- Esfid Location within Iran
- Coordinates: 36°49′07″N 58°05′02″E﻿ / ﻿36.81861°N 58.08389°E
- Country: Iran
- Province: North Khorasan
- County: Bam and Safiabad
- District: Central
- Rural District: Dahaneh-ye Shirin

Population (2016)
- • Total: 625
- Time zone: UTC+3:30 (IRST)

= Esfid, North Khorasan =

Village in North Khorasan province, Iran

Esfid (اسفيد) (Note: Also romanized as Esfīd) is a village in Dahaneh-ye Shirin Rural District of the Central District (Note: Formerly Bam and Safiabad District of Esfarayen County) in Bam and Safiabad County, North Khorasan province, Iran.

==Demographics==
===Population===
At the time of the 2006 National Census, the village's population was 756 in 203 households, when it was in Safiabad Rural District of Bam and Safiabad District (Note: Renamed the Central District of Bam and Safiabad County) in Esfarayen County.
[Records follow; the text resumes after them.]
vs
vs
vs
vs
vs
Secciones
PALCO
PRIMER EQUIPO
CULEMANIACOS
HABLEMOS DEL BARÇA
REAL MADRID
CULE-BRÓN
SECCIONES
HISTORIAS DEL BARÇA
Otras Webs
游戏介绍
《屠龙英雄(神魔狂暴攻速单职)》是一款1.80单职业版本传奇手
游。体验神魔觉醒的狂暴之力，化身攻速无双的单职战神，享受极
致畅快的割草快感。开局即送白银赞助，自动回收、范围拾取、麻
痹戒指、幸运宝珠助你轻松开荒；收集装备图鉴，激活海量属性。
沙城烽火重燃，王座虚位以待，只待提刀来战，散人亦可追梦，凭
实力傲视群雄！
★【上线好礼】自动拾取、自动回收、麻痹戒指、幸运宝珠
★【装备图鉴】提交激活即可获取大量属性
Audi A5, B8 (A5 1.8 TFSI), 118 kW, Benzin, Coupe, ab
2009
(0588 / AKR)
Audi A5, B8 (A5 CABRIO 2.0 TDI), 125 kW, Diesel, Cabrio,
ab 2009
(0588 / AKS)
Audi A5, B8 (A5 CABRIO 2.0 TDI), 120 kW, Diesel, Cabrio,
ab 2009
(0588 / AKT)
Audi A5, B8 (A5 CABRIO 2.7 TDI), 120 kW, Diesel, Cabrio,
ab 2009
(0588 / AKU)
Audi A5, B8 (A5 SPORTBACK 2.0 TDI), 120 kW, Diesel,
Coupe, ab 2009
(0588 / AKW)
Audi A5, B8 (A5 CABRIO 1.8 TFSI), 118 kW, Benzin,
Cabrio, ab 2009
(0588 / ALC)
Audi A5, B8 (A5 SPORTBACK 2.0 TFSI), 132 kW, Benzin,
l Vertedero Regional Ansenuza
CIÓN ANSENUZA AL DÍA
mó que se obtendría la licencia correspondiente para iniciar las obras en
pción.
The following census in 2011 counted 734 people in 203 households. The 2016 census measured the population of the village as 629 people in 197 households.

In 2023, the district was separated from the county in the establishment of Bam and Safiabad County and renamed the Central District. Esfid was transferred to Dahaneh-ye Shirin Rural District created in the same district.